Short Report by David Zaha: AlphaFold SAE: Understanding the Hidden Layers of AlphaFold for Protein Conformation Generation (June-August)

Anett Albrecht/ January 3, 2025/ News, Research

Predicting protein structures is a cornerstone of computational biology, with significant implications for drug discovery and bioengineering. AlphaFold has revolutionized this field, achieving near-experimental accuracy in structure prediction. However, its ability to generate conformational ensembles—critical for understanding protein flexibility—remains limited. This challenge arises because AlphaFold is essentially a black-box model, making it difficult to extract insights about alternative protein conformations.

Sparse autoencoders (SAEs) have shown promise in interpreting and steering outputs of deep learning models, especially in large language models.

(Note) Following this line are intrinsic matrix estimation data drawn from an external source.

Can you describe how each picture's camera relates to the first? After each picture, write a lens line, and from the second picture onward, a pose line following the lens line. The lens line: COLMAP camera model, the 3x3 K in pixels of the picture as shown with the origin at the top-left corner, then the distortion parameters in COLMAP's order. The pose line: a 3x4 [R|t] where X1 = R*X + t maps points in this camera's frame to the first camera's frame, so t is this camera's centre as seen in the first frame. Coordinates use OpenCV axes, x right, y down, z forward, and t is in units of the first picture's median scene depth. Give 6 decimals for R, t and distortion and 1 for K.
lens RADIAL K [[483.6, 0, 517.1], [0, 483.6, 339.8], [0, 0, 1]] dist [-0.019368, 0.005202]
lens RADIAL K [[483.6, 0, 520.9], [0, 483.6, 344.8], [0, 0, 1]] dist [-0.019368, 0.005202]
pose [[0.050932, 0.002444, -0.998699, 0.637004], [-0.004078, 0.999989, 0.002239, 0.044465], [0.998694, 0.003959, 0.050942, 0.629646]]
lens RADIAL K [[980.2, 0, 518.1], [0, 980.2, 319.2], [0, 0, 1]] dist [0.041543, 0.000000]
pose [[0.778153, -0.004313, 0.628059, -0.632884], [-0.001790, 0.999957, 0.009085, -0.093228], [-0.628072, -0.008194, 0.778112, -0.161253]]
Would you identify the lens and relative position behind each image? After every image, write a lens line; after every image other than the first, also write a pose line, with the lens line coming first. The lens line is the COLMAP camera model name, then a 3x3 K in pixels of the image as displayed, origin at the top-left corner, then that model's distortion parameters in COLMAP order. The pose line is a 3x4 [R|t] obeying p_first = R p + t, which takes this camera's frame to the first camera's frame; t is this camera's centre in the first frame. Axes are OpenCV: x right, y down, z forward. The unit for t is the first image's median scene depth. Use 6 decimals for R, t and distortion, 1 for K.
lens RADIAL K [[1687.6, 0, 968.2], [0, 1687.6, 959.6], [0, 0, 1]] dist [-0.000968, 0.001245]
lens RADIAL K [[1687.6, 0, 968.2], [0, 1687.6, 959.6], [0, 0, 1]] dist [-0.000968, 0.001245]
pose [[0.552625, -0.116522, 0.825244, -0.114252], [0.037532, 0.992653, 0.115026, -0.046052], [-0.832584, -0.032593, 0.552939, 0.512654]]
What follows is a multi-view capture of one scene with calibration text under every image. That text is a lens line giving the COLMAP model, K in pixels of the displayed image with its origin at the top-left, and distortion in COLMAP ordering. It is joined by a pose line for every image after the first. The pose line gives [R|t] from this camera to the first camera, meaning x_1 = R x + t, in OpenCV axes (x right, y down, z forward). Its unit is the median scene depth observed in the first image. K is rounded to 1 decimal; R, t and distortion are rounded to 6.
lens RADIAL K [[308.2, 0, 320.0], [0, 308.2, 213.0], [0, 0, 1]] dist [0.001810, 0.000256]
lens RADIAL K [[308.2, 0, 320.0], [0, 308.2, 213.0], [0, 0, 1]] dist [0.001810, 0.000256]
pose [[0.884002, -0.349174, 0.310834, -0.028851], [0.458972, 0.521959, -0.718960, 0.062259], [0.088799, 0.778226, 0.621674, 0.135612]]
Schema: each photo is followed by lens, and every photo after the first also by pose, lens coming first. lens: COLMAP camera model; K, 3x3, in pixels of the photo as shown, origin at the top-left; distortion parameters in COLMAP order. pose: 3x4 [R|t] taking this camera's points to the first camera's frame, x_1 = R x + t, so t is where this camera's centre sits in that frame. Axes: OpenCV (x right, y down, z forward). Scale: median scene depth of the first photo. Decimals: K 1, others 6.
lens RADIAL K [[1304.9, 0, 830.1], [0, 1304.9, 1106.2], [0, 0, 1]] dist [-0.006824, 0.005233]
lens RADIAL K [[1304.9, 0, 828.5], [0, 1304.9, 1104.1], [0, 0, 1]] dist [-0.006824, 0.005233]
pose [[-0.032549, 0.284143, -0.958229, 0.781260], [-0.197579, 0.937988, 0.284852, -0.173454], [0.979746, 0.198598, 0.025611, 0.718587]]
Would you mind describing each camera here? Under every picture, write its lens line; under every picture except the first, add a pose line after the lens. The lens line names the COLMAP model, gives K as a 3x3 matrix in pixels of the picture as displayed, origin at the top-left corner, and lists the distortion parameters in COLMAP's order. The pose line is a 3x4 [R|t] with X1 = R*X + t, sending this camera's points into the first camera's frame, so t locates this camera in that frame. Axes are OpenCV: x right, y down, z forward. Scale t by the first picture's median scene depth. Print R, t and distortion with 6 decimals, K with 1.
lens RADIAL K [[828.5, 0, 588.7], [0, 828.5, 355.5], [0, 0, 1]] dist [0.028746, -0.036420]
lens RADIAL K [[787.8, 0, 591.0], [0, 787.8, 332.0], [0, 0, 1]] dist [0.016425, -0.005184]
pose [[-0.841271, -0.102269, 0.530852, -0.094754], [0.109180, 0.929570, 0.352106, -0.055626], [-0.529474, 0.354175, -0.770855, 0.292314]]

Applying SAE techniques to AlphaFold could enhance its ability to generate diverse structural ensembles, providing deeper insights into protein dynamics and function.

Over the summer, I explored methods to encourage AlphaFold to generate conformational ensembles. I analyzed its distograms, which represent the probability distribution of distances between residue pairs, to understand how structural variability is encoded. Additionally, I worked with AlphaFlow, a modified AlphaFold variant incorporating probability flow techniques to produce ensemble predictions. I retrained AlphaFlow on datasets containing known conformational ensembles to improve its flexibility.

Further, I investigated AlphaFold’s hidden layers, systematically ablating different states to identify how they contribute to protein structure predictions. This led to training an SAE to extract meaningful latent features. Preliminary results indicated that certain hidden units corresponded to specific amino acids and interaction types, suggesting that targeted interventions could make AlphaFold more interpretable and steerable.

Beyond the research, my time in Leipzig was an incredible cultural experience. I immersed myself in German language, traditions, and cuisine, enjoying everything from local specialties like Sauerbraten to lively evenings at open-air music festivals. My lab colleagues welcomed me warmly, showing me around Leipzig and introducing me to everyday German life. I also took the opportunity to travel across Germany and other parts of Europe, gaining a broader appreciation for the region’s history and cultural diversity.

This fellowship was not only a scientific journey but also a deeply enriching personal experience, blending cutting-edge research with cultural discovery. I am incredibly grateful for the opportunity provided by the Max Kade Foundation.

Figure 1: The Sparse-Autoencoder revealed evidence of conformational knowledge within AlphaFold. When applied to the RFAH protein, a metamorphic protein with two conformations, alpha (center) and beta (right). The left subpanel shows a plot of all residues in RFAH, with the two points showing the result of a specific feature activating for a given residue pair. Each pair is shown in red and blue on the right to panels.